* **Görev maddesi 1**:
Aşağıdaki listede "Itinerari" sözcüğünü içeren her satırı çıkarın. Büyük ve küçük harf ayrımı dikkate alınmalıdır.

* **Belge bölümü**:
---+---
Çanakkale Müstahkem Mevki Mayın Grup Komutanı Binbaşı Nazmi Bey, günlüğünde Reşit Paşa vapuru hakkında şöyle diyordu: ''27 Nisan 1915 Reşit Paşa vapuru İstanbul’dan asker yüklü olarak geldi. Nara Burnu'nda durduğu sırada düşman ateşine maruz kalmış ve yanındaki Üsküdar vapuru beş dakika içinde batmıştır. Bir çarkçı ve iki er şehit olmuştur. Diğerlerinde hamdolsun bir zarar olmamıştır.''(6)
 
Safiye Hanım ise bu tehlikeli ve zor görevi şöyle anlatacaktı:
"Yaralıları aldık, dönüyorduk… Birdenbire tepemizde bir uçak belirdi, güverteye çıktık. Süvari müthiş bir haber verdi:
- İngiliz uçağı...
---+---
Veri kümesi girdileri
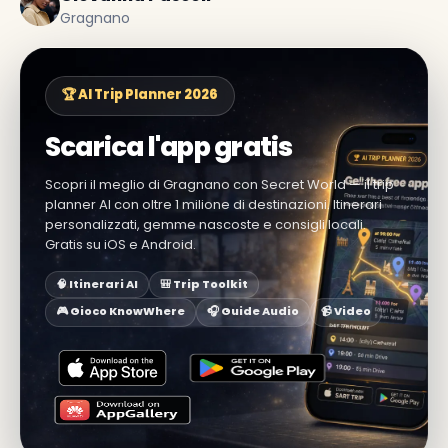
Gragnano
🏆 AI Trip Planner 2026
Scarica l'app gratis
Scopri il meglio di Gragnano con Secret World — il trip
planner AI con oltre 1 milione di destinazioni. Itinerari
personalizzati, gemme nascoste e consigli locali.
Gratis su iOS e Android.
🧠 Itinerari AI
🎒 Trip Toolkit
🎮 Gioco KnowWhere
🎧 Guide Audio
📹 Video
---+---
* **Görev maddesi 2**:
Yukarıdaki Reşit Paşa vapuru metninde "Çanakkale Müstahkem Mevki" sözlerinden aşağıya, "bir zarar olmamıştır.''(6)" sözlerine kadar her şeyi yeniden yazın. Bu bölümde "Binbaşı" yerine "Yüzbaşı" koyun.

* **Görev yanıtı 1**:
planner AI con oltre 1 milione di destinazioni. Itinerari
🧠 Itinerari AI

* **Görev yanıtı 2**:
Çanakkale Müstahkem Mevki Mayın Grup Komutanı Yüzbaşı Nazmi Bey, günlüğünde Reşit Paşa vapuru hakkında şöyle diyordu: ''27 Nisan 1915 Reşit Paşa vapuru İstanbul’dan asker yüklü olarak geldi. Nara Burnu'nda durduğu sırada düşman ateşine maruz kalmış ve yanındaki Üsküdar vapuru beş dakika içinde batmıştır. Bir çarkçı ve iki er şehit olmuştur. Diğerlerinde hamdolsun bir zarar olmamıştır.''(6)